After the Mass, my mother and I would go straight home for the much awaited Noche Buena (literally means “good night,” but in the Philippines it means the meal eaten after hearing the Midnight Mass to welcome Christmas day).
The sight of queso de bola, apples, sometimes grapes, hot chocolate, and chestnuts on the table would literally wake me up. I never bothered asking my parents where they got these once-in-a-year delicacies. I was more into eating rather than asking. After all, it was Christmas.
The lavish feast was followed by the opening of gifts. The gifts were often not expensive: a set of handkerchiefs, a box of crayons, or a toy of some kind. But I cherished them just the same. I learned at a very young age that money couldn’t buy happiness.
On Christmas day, the first thing I would do was to look over the Christmas stocking I hung the previous night on the tree. Funny, but my stocking was a real shoe sock and not the current colorful Christmas stockings as people know it today. I never wavered in my belief that the gifts in the stocking came from Santa Claus, who paid a visit to our house overnight.
I would also spend the entire Christmas day on the lookout for my godparents who often would give me cash that I kept for myself to buy a nice treat during recess in school.

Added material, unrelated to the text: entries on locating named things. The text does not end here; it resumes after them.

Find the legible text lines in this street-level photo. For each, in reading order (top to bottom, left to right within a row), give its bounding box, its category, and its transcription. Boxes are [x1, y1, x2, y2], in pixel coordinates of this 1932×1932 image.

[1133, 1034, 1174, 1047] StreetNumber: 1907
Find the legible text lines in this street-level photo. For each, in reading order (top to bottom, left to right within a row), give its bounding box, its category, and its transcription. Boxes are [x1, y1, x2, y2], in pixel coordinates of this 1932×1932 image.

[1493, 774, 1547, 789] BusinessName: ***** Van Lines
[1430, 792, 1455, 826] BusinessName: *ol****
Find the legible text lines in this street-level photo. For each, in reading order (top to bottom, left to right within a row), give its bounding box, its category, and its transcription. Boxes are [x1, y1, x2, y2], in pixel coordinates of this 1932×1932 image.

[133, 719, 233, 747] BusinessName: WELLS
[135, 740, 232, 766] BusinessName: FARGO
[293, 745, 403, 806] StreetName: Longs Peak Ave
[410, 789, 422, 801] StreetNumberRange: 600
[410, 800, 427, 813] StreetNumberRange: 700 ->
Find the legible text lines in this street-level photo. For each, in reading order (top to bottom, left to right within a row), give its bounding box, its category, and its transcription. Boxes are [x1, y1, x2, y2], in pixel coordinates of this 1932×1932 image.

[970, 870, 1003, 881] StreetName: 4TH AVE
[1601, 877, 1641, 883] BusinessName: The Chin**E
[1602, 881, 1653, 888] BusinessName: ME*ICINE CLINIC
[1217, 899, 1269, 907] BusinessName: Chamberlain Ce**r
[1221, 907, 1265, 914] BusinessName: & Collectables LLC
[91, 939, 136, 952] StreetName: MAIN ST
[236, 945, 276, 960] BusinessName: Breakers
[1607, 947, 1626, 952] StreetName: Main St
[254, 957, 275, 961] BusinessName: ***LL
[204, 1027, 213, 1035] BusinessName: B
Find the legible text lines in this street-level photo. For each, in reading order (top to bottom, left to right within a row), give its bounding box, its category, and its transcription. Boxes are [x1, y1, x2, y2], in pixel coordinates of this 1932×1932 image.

Our house was often visited by “pastoras” – a group of young girls from nearby towns who relived the birth of Christ and the role of the Blessed Virgin Mary through songs and dances – on Christmas day. They performed in one’s front yard and it was customary to donate a few bucks. I loved the “pastoras” not for any religious reason, but because I found the dancers simply beautiful, especially with their make-up. My early crushes as a young boy were members of the “pastoras.”
These strings of my early childhood Christmas recollections have made me realize that Christmas is about giving and receiving, bringing happiness to others.
When I am at times lost in the hustle and bustle of everyday life these days, I reminisce about my early Christmas as a child, and I discover the true meaning of Christmas – that of giving love, that of being with family.